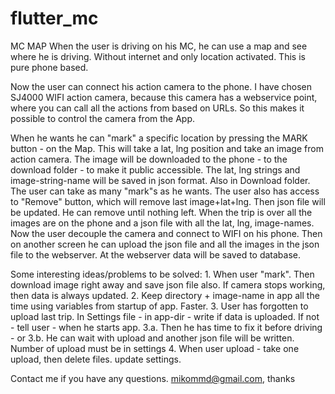 # flutter_mc
MC MAP
When the user is driving on his MC, he can use a map and see where he is driving. Without internet and only location activated. This is pure phone based. 

Now the user can connect his action camera to the phone. I have chosen SJ4000 WIFI action camera, because this camera has a webservice point, where you can call all the actions from based on URLs. So this makes it possible to control the camera from the App. 

When he wants he can "mark" a specific location by pressing the MARK button - on the Map. This will take a lat, lng position and take an image from action camera. 
The image will be downloaded to the phone - to the download folder - to make it public accessible. 
The lat, lng strings and image-string-name will be saved in json format. Also in Download folder.
The user can take as many "mark"s as he wants. 
The user also has access to "Remove" button, which will remove last image+lat+lng. Then json file will be updated. He can remove until nothing left. 
When the trip is over all the images are on the phone and a json file with all the lat, lng, image-names. 
Now the user decouple the camera and connect to WIFI on his phone. Then on another screen he can upload the json file and all the images in the json file to the webserver.
At the webserver data will be saved to database. 

Some interesting ideas/problems to be solved:
1.
When user "mark". Then download image right away and save json file also. If camera stops working, then data is always updated. 
2. 
Keep directory + image-name in app all the time using variables from startup of app. Faster. 
3. 
User has forgotten to upload last trip. In Settings file - in app-dir - write if data is uploaded. If not - tell user - when he starts app. 
3.a. Then he has time to fix it before driving - or
3.b. He can wait with upload and another json file will be written. Number of upload must be in settings
4.
When user upload - take one upload, then delete files. update settings. 


Contact me if you have any questions. mikommd@gmail.com, thanks
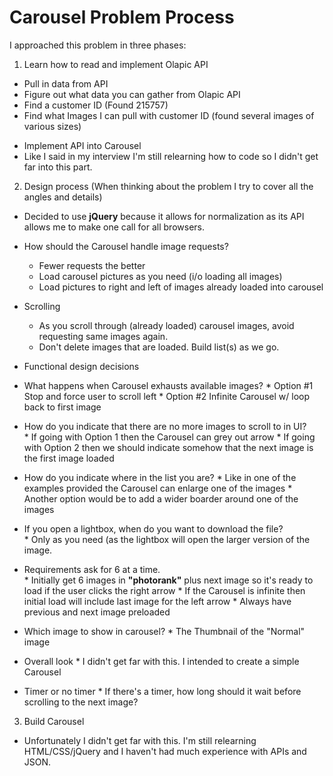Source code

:# Carousel Problem Process

I approached this problem in three phases:

1)  Learn how to read and implement Olapic API
-  Pull in data from API
  -  Figure out what data you can gather from Olapic API
  -  Find a customer ID (Found 215757)
  -  Find what Images I can pull with customer ID (found several images of various sizes)

*  Implement API into Carousel
  *  Like I said in my interview I'm still relearning how to code so I didn't get far into this part.

2)  Design process (When thinking about the problem I try to cover all the angles and details)

*  Decided to use **jQuery** because it allows for normalization as its API allows me to make one call for all browsers.

*  How should the Carousel handle image requests?
    *  Fewer requests the better
    *  Load carousel pictures as you need (i/o loading all images)
    *  Load pictures to right and left of images already loaded into carousel
    
*  Scrolling
    *  As you scroll through (already loaded) carousel images, avoid requesting same images again.
    *  Don't delete images that are loaded.  Build list(s) as we go.

*  Functional design decisions

  *  What happens when Carousel exhausts available images?
    *  Option #1 Stop and force user to scroll left
    *  Option #2 Infinite Carousel w/ loop back to first image
  
  *  How do you indicate that there are no more images to scroll to in UI?  
    *  If going with Option 1 then the Carousel can grey out arrow 
    *  If going with Option 2 then we should indicate somehow that the next image is the first image loaded

  *  How do you indicate where in the list you are?
    *  Like in one of the examples provided the Carousel can enlarge one of the images
    *  Another option would be to add a wider boarder around one of the images

  *  If you open a lightbox, when do you want to download the file?  
    *  Only as you need (as the lightbox will open the larger version of the image.

  *  Requirements ask for 6 at a time.  
    *  Initially get 6 images in **"photorank"** plus next image so it's ready to load if the user clicks the right arrow 
    *  If the Carousel is infinite then initial load will include last image for the left arrow
    *  Always have previous and next image preloaded
    
  *  Which image to show in carousel?
    *  The Thumbnail of the "Normal" image

  *  Overall look
    *  I didn't get far with this.  I intended to create a simple Carousel

  *  Timer or no timer
    *  If there's a timer, how long should it wait before scrolling to the next image?

3)  Build Carousel

  *  Unfortunately I didn't get far with this.  I'm still relearning HTML/CSS/jQuery and I haven't had much experience with APIs and JSON.
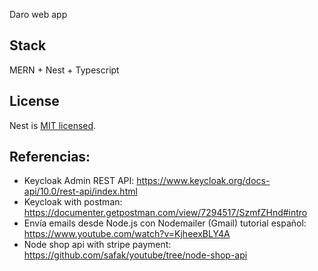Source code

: Daro web app

## Stack
MERN + Nest + Typescript

## License

Nest is [MIT licensed](LICENSE).


## Referencias:
- Keycloak Admin REST API: https://www.keycloak.org/docs-api/10.0/rest-api/index.html
- Keycloak with postman: https://documenter.getpostman.com/view/7294517/SzmfZHnd#intro
- Envía emails desde Node.js con Nodemailer (Gmail) tutorial español: https://www.youtube.com/watch?v=KjheexBLY4A
- Node shop api with stripe payment:  https://github.com/safak/youtube/tree/node-shop-api


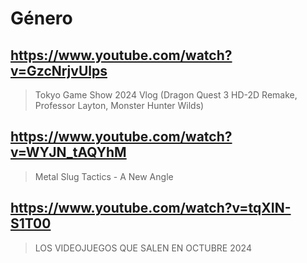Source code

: # Género

## https://www.youtube.com/watch?v=GzcNrjvUlps 

> Tokyo Game Show 2024 Vlog (Dragon Quest 3 HD-2D Remake, Professor Layton, Monster Hunter Wilds) 

## https://www.youtube.com/watch?v=WYJN_tAQYhM

> Metal Slug Tactics - A New Angle 

## https://www.youtube.com/watch?v=tqXIN-S1T00

> LOS VIDEOJUEGOS QUE SALEN EN OCTUBRE 2024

:::::

### Required work
Return each line of the records that contains the string "watch". Treat uppercase and lowercase letters as distinct.

### Result of the task
- Envía emails desde Node.js con Nodemailer (Gmail) tutorial español: https://www.youtube.com/watch?v=KjheexBLY4A
## https://www.youtube.com/watch?v=GzcNrjvUlps 
## https://www.youtube.com/watch?v=WYJN_tAQYhM
## https://www.youtube.com/watch?v=tqXIN-S1T00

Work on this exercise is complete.